◆ What is expected: Without omitting anything, retype the data that follows.

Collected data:
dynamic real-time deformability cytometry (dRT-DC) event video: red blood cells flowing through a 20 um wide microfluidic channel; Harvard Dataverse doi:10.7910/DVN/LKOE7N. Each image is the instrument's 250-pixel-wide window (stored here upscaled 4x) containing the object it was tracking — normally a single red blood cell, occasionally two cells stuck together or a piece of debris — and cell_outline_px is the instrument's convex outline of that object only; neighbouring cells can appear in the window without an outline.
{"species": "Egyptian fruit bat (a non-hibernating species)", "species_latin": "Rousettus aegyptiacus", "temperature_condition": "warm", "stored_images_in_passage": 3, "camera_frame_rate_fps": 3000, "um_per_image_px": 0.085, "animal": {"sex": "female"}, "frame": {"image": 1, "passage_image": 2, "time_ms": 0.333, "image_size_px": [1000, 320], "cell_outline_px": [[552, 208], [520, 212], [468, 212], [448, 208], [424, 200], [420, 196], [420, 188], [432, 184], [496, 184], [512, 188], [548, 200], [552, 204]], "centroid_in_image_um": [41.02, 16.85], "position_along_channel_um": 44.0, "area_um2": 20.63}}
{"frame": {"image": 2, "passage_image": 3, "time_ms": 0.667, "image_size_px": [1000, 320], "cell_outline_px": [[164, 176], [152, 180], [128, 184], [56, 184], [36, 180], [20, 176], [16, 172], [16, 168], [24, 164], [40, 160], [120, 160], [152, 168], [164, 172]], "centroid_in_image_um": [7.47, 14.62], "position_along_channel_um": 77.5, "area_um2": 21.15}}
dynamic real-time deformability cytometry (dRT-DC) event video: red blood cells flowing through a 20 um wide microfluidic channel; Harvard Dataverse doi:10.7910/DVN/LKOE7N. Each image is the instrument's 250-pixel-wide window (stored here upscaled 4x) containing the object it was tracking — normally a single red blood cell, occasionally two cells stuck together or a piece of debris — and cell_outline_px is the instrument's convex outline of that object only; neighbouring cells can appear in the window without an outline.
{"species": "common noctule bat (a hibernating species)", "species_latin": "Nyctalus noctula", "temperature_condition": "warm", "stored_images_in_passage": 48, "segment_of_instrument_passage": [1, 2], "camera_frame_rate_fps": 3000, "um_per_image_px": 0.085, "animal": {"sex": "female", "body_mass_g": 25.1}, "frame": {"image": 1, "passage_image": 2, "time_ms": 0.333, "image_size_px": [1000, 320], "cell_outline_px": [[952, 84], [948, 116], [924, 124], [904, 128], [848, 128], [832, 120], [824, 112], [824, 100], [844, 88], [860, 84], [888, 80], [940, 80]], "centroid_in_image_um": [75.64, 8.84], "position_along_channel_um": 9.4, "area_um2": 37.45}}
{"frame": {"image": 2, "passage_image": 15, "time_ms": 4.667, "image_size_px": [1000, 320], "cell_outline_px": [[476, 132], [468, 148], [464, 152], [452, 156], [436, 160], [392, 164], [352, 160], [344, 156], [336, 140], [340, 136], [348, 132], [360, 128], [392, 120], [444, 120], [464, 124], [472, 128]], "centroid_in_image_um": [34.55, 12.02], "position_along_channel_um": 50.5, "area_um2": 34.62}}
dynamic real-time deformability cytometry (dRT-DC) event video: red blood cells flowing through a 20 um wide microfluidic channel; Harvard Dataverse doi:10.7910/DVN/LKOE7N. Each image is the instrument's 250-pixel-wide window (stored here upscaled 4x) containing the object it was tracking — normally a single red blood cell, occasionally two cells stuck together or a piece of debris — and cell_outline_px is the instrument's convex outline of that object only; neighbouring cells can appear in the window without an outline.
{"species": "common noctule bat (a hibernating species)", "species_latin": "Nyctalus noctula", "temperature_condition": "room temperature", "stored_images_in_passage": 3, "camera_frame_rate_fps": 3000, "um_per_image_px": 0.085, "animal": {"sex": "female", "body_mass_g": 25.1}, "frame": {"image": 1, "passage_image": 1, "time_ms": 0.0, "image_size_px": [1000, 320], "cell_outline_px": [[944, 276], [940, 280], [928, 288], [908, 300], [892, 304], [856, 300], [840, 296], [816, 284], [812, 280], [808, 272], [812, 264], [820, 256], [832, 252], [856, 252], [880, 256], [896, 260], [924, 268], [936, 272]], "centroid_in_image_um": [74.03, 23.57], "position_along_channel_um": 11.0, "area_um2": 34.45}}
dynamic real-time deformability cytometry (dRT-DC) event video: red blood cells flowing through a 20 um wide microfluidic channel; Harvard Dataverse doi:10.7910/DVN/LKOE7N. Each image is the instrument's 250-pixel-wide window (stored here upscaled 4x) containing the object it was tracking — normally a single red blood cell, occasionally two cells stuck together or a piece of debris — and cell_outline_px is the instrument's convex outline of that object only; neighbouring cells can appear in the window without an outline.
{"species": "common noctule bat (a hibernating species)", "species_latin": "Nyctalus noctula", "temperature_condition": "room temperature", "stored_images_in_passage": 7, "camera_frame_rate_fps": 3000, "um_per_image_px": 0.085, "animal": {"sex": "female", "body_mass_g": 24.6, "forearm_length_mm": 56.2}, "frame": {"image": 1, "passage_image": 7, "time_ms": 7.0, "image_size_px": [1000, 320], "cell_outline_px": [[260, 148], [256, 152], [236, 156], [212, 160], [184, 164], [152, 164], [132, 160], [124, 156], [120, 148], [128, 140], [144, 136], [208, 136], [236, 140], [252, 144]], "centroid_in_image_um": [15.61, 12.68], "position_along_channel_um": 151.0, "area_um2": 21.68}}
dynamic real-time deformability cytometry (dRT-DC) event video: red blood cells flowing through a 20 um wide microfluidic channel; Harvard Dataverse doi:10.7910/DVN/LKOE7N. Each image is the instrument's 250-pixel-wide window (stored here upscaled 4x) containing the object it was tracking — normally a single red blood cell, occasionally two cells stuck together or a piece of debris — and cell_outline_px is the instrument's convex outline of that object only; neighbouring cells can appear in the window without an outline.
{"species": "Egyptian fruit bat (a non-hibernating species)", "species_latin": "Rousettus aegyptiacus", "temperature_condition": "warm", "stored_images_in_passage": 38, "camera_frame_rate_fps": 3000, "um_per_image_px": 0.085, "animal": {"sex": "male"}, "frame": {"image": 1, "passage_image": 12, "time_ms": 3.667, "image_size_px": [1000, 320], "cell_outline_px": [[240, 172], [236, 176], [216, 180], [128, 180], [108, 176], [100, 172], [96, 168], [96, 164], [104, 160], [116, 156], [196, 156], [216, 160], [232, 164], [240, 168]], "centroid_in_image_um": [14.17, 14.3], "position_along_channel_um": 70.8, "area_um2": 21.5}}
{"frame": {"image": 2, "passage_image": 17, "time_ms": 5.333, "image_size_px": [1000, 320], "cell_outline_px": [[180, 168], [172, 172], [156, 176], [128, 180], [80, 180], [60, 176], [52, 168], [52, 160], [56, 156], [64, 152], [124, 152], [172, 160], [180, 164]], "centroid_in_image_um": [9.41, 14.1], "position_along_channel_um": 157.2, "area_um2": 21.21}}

◆ Completed task:
dynamic real-time deformability cytometry (dRT-DC) event video: red blood cells flowing through a 20 um wide microfluidic channel; Harvard Dataverse doi:10.7910/DVN/LKOE7N. Each image is the instrument's 250-pixel-wide window (stored here upscaled 4x) containing the object it was tracking — normally a single red blood cell, occasionally two cells stuck together or a piece of debris — and cell_outline_px is the instrument's convex outline of that object only; neighbouring cells can appear in the window without an outline.
{"species": "Egyptian fruit bat (a non-hibernating species)", "species_latin": "Rousettus aegyptiacus", "temperature_condition": "warm", "stored_images_in_passage": 3, "camera_frame_rate_fps": 3000, "um_per_image_px": 0.085, "animal": {"sex": "female"}, "frame": {"image": 1, "passage_image": 2, "time_ms": 0.333, "image_size_px": [1000, 320], "cell_outline_px": [[552, 208], [520, 212], [468, 212], [448, 208], [424, 200], [420, 196], [420, 188], [432, 184], [496, 184], [512, 188], [548, 200], [552, 204]], "centroid_in_image_um": [41.02, 16.85], "position_along_channel_um": 44.0, "area_um2": 20.63}}
{"frame": {"image": 2, "passage_image": 3, "time_ms": 0.667, "image_size_px": [1000, 320], "cell_outline_px": [[164, 176], [152, 180], [128, 184], [56, 184], [36, 180], [20, 176], [16, 172], [16, 168], [24, 164], [40, 160], [120, 160], [152, 168], [164, 172]], "centroid_in_image_um": [7.47, 14.62], "position_along_channel_um": 77.5, "area_um2": 21.15}}
dynamic real-time deformability cytometry (dRT-DC) event video: red blood cells flowing through a 20 um wide microfluidic channel; Harvard Dataverse doi:10.7910/DVN/LKOE7N. Each image is the instrument's 250-pixel-wide window (stored here upscaled 4x) containing the object it was tracking — normally a single red blood cell, occasionally two cells stuck together or a piece of debris — and cell_outline_px is the instrument's convex outline of that object only; neighbouring cells can appear in the window without an outline.
{"species": "common noctule bat (a hibernating species)", "species_latin": "Nyctalus noctula", "temperature_condition": "warm", "stored_images_in_passage": 48, "segment_of_instrument_passage": [1, 2], "camera_frame_rate_fps": 3000, "um_per_image_px": 0.085, "animal": {"sex": "female", "body_mass_g": 25.1}, "frame": {"image": 1, "passage_image": 2, "time_ms": 0.333, "image_size_px": [1000, 320], "cell_outline_px": [[952, 84], [948, 116], [924, 124], [904, 128], [848, 128], [832, 120], [824, 112], [824, 100], [844, 88], [860, 84], [888, 80], [940, 80]], "centroid_in_image_um": [75.64, 8.84], "position_along_channel_um": 9.4, "area_um2": 37.45}}
{"frame": {"image": 2, "passage_image": 15, "time_ms": 4.667, "image_size_px": [1000, 320], "cell_outline_px": [[476, 132], [468, 148], [464, 152], [452, 156], [436, 160], [392, 164], [352, 160], [344, 156], [336, 140], [340, 136], [348, 132], [360, 128], [392, 120], [444, 120], [464, 124], [472, 128]], "centroid_in_image_um": [34.55, 12.02], "position_along_channel_um": 50.5, "area_um2": 34.62}}
dynamic real-time deformability cytometry (dRT-DC) event video: red blood cells flowing through a 20 um wide microfluidic channel; Harvard Dataverse doi:10.7910/DVN/LKOE7N. Each image is the instrument's 250-pixel-wide window (stored here upscaled 4x) containing the object it was tracking — normally a single red blood cell, occasionally two cells stuck together or a piece of debris — and cell_outline_px is the instrument's convex outline of that object only; neighbouring cells can appear in the window without an outline.
{"species": "common noctule bat (a hibernating species)", "species_latin": "Nyctalus noctula", "temperature_condition": "room temperature", "stored_images_in_passage": 3, "camera_frame_rate_fps": 3000, "um_per_image_px": 0.085, "animal": {"sex": "female", "body_mass_g": 25.1}, "frame": {"image": 1, "passage_image": 1, "time_ms": 0.0, "image_size_px": [1000, 320], "cell_outline_px": [[944, 276], [940, 280], [928, 288], [908, 300], [892, 304], [856, 300], [840, 296], [816, 284], [812, 280], [808, 272], [812, 264], [820, 256], [832, 252], [856, 252], [880, 256], [896, 260], [924, 268], [936, 272]], "centroid_in_image_um": [74.03, 23.57], "position_along_channel_um": 11.0, "area_um2": 34.45}}
dynamic real-time deformability cytometry (dRT-DC) event video: red blood cells flowing through a 20 um wide microfluidic channel; Harvard Dataverse doi:10.7910/DVN/LKOE7N. Each image is the instrument's 250-pixel-wide window (stored here upscaled 4x) containing the object it was tracking — normally a single red blood cell, occasionally two cells stuck together or a piece of debris — and cell_outline_px is the instrument's convex outline of that object only; neighbouring cells can appear in the window without an outline.
{"species": "common noctule bat (a hibernating species)", "species_latin": "Nyctalus noctula", "temperature_condition": "room temperature", "stored_images_in_passage": 7, "camera_frame_rate_fps": 3000, "um_per_image_px": 0.085, "animal": {"sex": "female", "body_mass_g": 24.6, "forearm_length_mm": 56.2}, "frame": {"image": 1, "passage_image": 7, "time_ms": 7.0, "image_size_px": [1000, 320], "cell_outline_px": [[260, 148], [256, 152], [236, 156], [212, 160], [184, 164], [152, 164], [132, 160], [124, 156], [120, 148], [128, 140], [144, 136], [208, 136], [236, 140], [252, 144]], "centroid_in_image_um": [15.61, 12.68], "position_along_channel_um": 151.0, "area_um2": 21.68}}
dynamic real-time deformability cytometry (dRT-DC) event video: red blood cells flowing through a 20 um wide microfluidic channel; Harvard Dataverse doi:10.7910/DVN/LKOE7N. Each image is the instrument's 250-pixel-wide window (stored here upscaled 4x) containing the object it was tracking — normally a single red blood cell, occasionally two cells stuck together or a piece of debris — and cell_outline_px is the instrument's convex outline of that object only; neighbouring cells can appear in the window without an outline.
{"species": "Egyptian fruit bat (a non-hibernating species)", "species_latin": "Rousettus aegyptiacus", "temperature_condition": "warm", "stored_images_in_passage": 38, "camera_frame_rate_fps": 3000, "um_per_image_px": 0.085, "animal": {"sex": "male"}, "frame": {"image": 1, "passage_image": 12, "time_ms": 3.667, "image_size_px": [1000, 320], "cell_outline_px": [[240, 172], [236, 176], [216, 180], [128, 180], [108, 176], [100, 172], [96, 168], [96, 164], [104, 160], [116, 156], [196, 156], [216, 160], [232, 164], [240, 168]], "centroid_in_image_um": [14.17, 14.3], "position_along_channel_um": 70.8, "area_um2": 21.5}}
{"frame": {"image": 2, "passage_image": 17, "time_ms": 5.333, "image_size_px": [1000, 320], "cell_outline_px": [[180, 168], [172, 172], [156, 176], [128, 180], [80, 180], [60, 176], [52, 168], [52, 160], [56, 156], [64, 152], [124, 152], [172, 160], [180, 164]], "centroid_in_image_um": [9.41, 14.1], "position_along_channel_um": 157.2, "area_um2": 21.21}}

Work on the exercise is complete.